THE prevailing El Niño and the lack of rainfall pushed the water level at the vital Angat Dam to its critical level, forcing the National Irrigation Administration (NIA) to reduce allocations for farm irrigation starting Wednesday, May 1.
The irrigation supply to 17 towns in Bulacan and four towns in Pampanga will be reduced to 20 cubic meters per second, as water elevation at the dam dropped to 179.83 meters above sea level breaching its critical low level of 180 meters above sea level (masl). The dam’s normal water level is 212 meters, while its critical level for drinking water is 160 meters.
But authorities are confident that the reduction in allocation for irrigation could still meet the needs of farmers as the current cropping season for palay is at its end point.

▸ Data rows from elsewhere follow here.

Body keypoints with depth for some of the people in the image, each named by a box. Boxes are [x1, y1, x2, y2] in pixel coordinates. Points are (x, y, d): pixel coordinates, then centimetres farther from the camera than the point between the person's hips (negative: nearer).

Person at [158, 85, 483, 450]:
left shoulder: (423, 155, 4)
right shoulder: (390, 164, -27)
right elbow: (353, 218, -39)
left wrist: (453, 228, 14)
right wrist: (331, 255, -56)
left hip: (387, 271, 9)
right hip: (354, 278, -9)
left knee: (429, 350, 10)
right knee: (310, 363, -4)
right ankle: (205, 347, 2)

Angat Dam supplies 90 percent of the domestic water supply of Metro Manila. It also supplies irrigation to 20,000 hectares of farmland in Bulacan while 2,000 hectares of Pampanga’s farmlands in Candaba and border lands of San Luis and Santa Ana also get their water supply from the dam.
Metro Manila’s 90 percent of water consumption daily is sourced from Angat Dam. The Department of Agriculture said that the domestic purpose of Angat Dam’s water would surely compete with the dam’s water if it does not reach full capacity.
Angat Dam reached its lowest level at 157.76 meters in July 2010, an El Niño year, which prompted authorities to temporarily stop operations. Located in Barangay San Lorenzo (Hilltop) in Norzagaray, Bulacan, the dam also powers the Angat hydroelectric power plant.
The 131-meter-high dam impounds water from the Angat River that forms the greater Angat Lake.